[[ Exercise data, beginning ]]
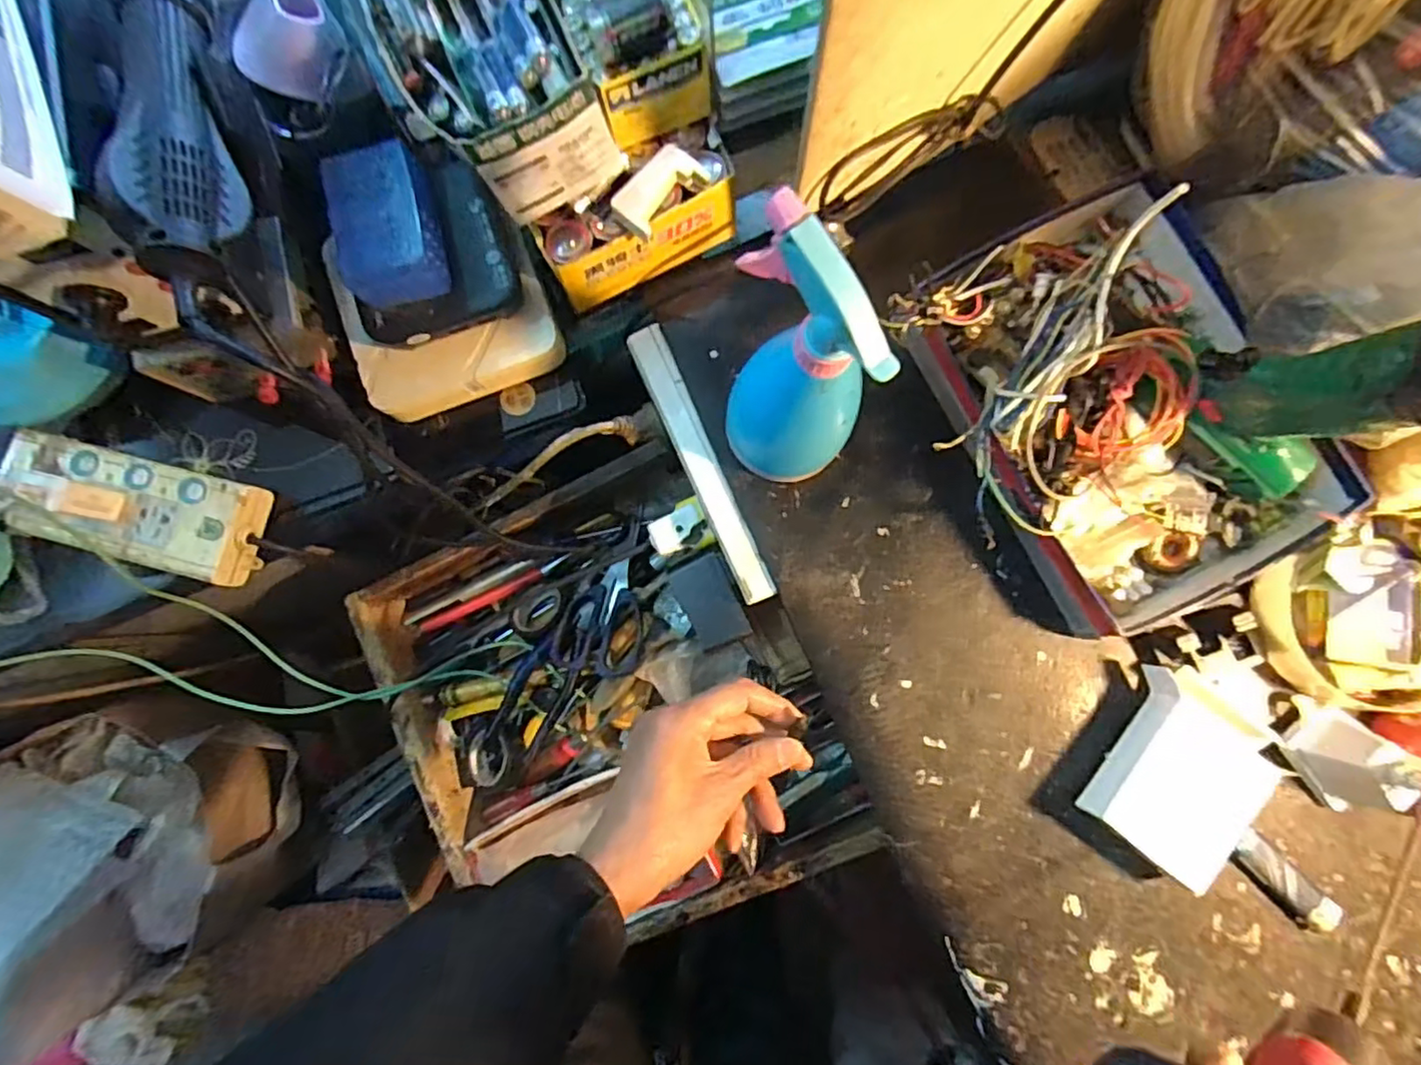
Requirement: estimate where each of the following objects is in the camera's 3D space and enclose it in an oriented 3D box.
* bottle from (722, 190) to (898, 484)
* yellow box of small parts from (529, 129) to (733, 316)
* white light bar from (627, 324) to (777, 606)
[{"bbox_3d":[0.047,-0.083,0.374,0.084,0.206,0.064,36,86,5],"label":"bottle"},{"bbox_3d":[-0.050,-0.217,0.455,0.144,0.074,0.056,-32,84,-2],"label":"yellow box of small parts"},{"bbox_3d":[-0.007,-0.052,0.470,0.025,0.008,0.215,-24,84,-2],"label":"white light bar"}]

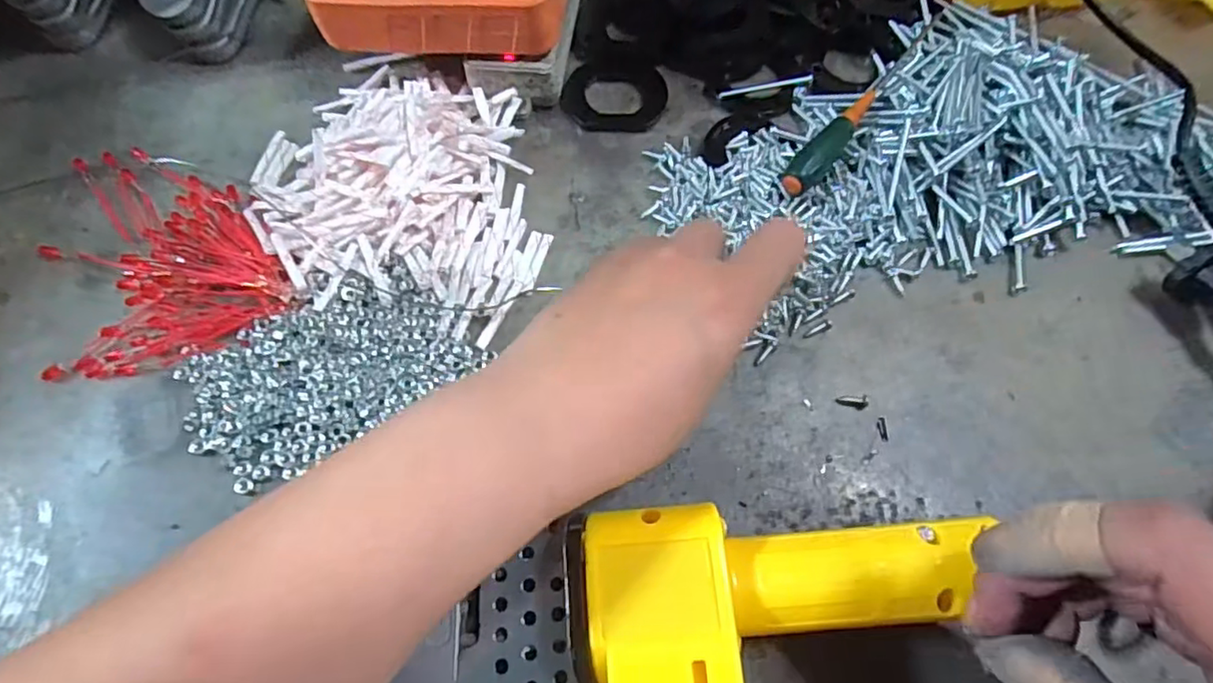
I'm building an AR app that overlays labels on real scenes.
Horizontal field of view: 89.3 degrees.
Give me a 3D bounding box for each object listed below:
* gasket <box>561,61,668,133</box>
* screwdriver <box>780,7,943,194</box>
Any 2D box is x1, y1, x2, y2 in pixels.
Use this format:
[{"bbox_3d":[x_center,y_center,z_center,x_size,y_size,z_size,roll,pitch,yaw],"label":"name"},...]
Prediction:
[{"bbox_3d":[0.005,-0.143,0.357,0.060,0.004,0.050,1,68,-1],"label":"gasket"},{"bbox_3d":[0.143,-0.130,0.337,0.016,0.014,0.155,40,73,13],"label":"screwdriver"}]

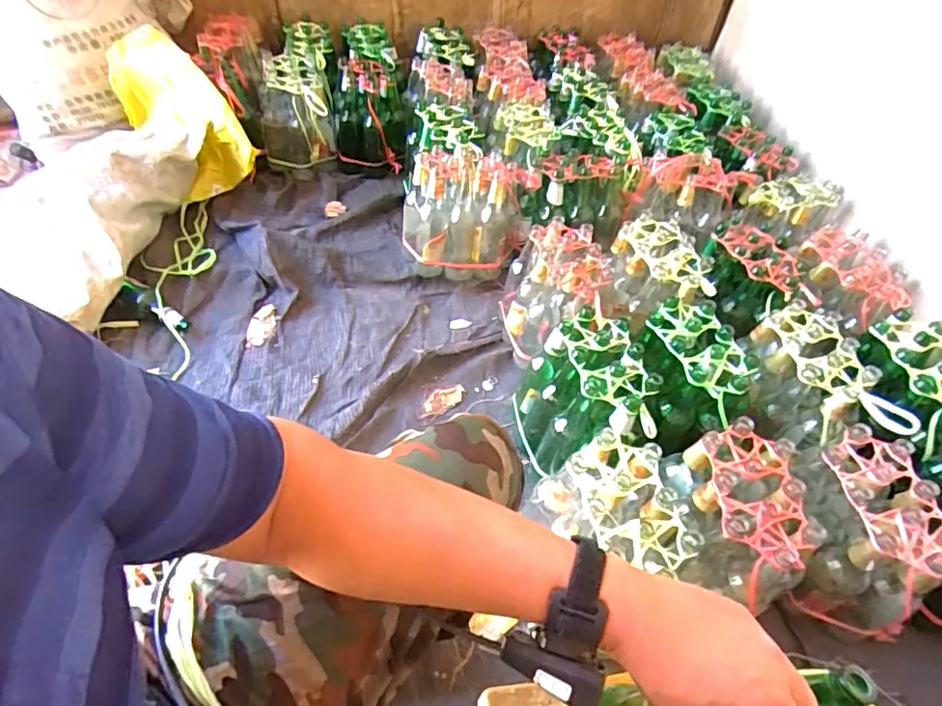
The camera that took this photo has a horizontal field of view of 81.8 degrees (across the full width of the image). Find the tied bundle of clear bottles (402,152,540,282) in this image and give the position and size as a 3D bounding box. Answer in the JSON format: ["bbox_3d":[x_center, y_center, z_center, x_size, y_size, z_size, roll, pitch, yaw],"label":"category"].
[{"bbox_3d":[-0.008,-0.329,1.328,0.308,0.251,0.187,6,49,-1],"label":"tied bundle of clear bottles"}]

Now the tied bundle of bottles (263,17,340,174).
[{"bbox_3d":[-0.509,-0.744,1.609,0.203,0.278,0.372,-5,50,-11],"label":"tied bundle of bottles"}]

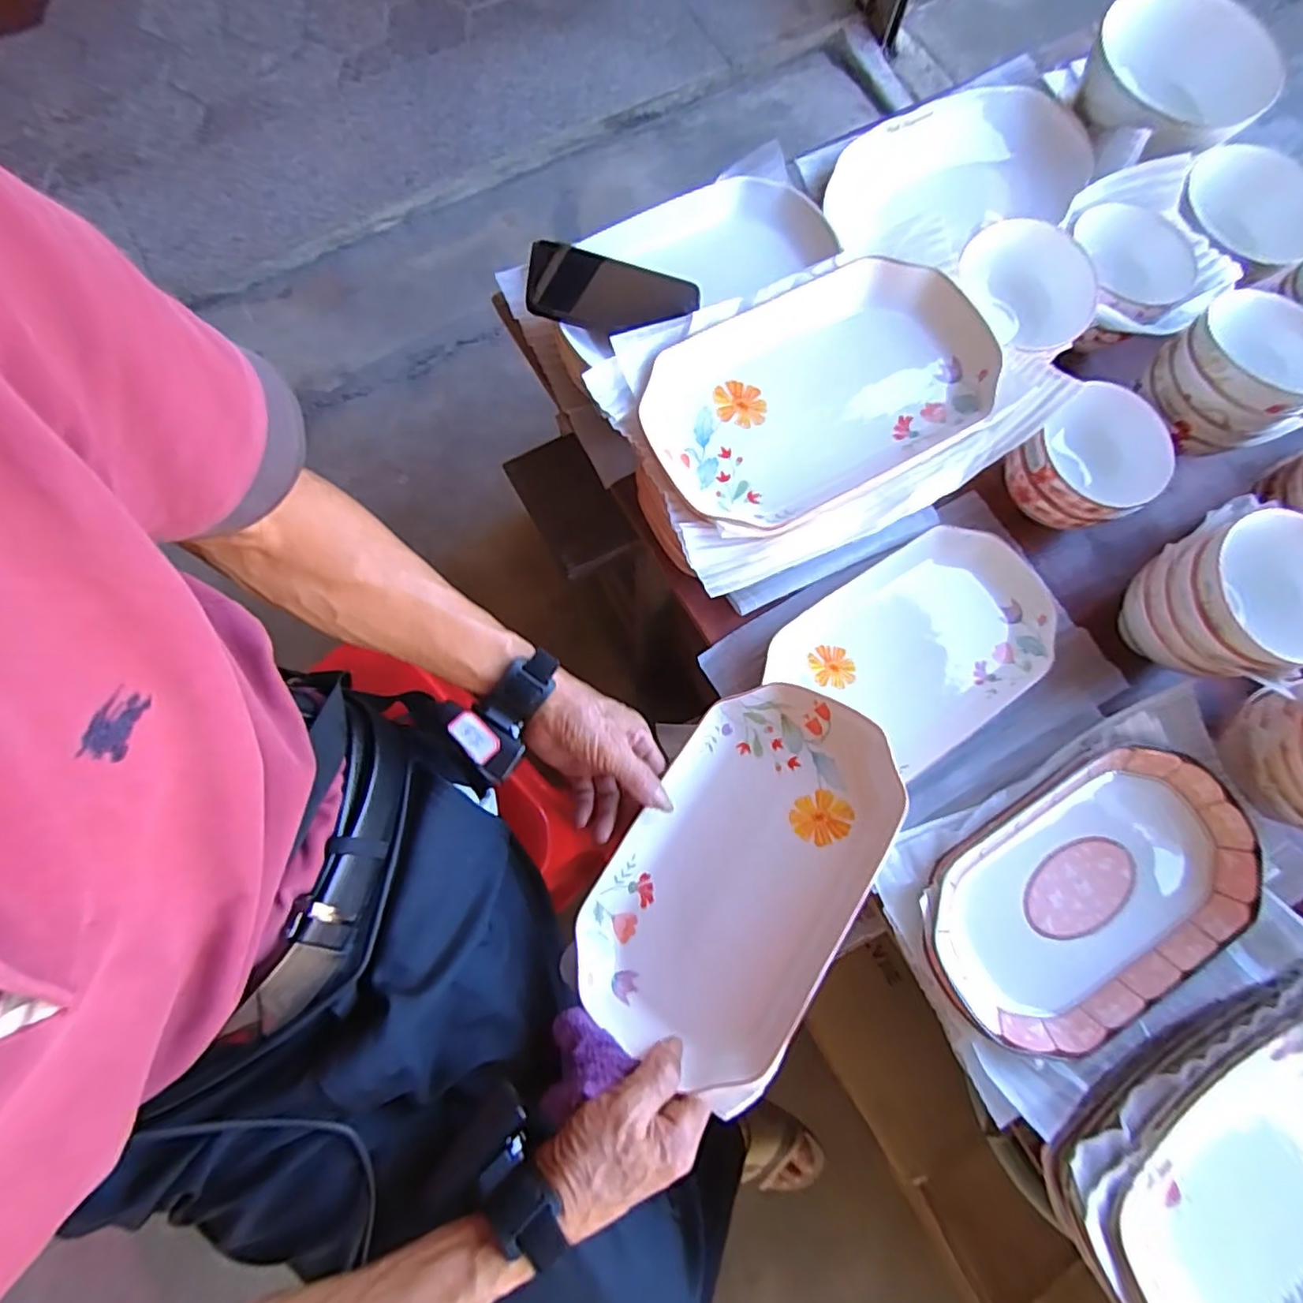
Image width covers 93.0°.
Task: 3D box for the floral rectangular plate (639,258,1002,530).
[[ Exercise data, end ]]
How to complete this task: Your answer must be the entries repeated exactly, with no pictures.

Exercise output:
Requirement: estimate where each of the following objects is in the camera's 3D space and enclose it in an oriented 3D box.
* bottle from (722, 190) to (898, 484)
* yellow box of small parts from (529, 129) to (733, 316)
* white light bar from (627, 324) to (777, 606)
[{"bbox_3d":[0.047,-0.083,0.374,0.084,0.206,0.064,36,86,5],"label":"bottle"},{"bbox_3d":[-0.050,-0.217,0.455,0.144,0.074,0.056,-32,84,-2],"label":"yellow box of small parts"},{"bbox_3d":[-0.007,-0.052,0.470,0.025,0.008,0.215,-24,84,-2],"label":"white light bar"}]

I'm building an AR app that overlays labels on real scenes.
Horizontal field of view: 89.3 degrees.
Give me a 3D bounding box for each object listed below:
* gasket <box>561,61,668,133</box>
* screwdriver <box>780,7,943,194</box>
Any 2D box is x1, y1, x2, y2 in pixels.
Use this format:
[{"bbox_3d":[x_center,y_center,z_center,x_size,y_size,z_size,roll,pitch,yaw],"label":"name"},...]
Prediction:
[{"bbox_3d":[0.005,-0.143,0.357,0.060,0.004,0.050,1,68,-1],"label":"gasket"},{"bbox_3d":[0.143,-0.130,0.337,0.016,0.014,0.155,40,73,13],"label":"screwdriver"}]

The camera that took this photo has a horizontal field of view of 81.8 degrees (across the full width of the image). Find the tied bundle of clear bottles (402,152,540,282) in this image and give the position and size as a 3D bounding box. Answer in the JSON format: ["bbox_3d":[x_center, y_center, z_center, x_size, y_size, z_size, roll, pitch, yaw],"label":"category"].
[{"bbox_3d":[-0.008,-0.329,1.328,0.308,0.251,0.187,6,49,-1],"label":"tied bundle of clear bottles"}]

Now the tied bundle of bottles (263,17,340,174).
[{"bbox_3d":[-0.509,-0.744,1.609,0.203,0.278,0.372,-5,50,-11],"label":"tied bundle of bottles"}]

Image width covers 93.0°.
Task: 3D box for the floral rectangular plate (639,258,1002,530).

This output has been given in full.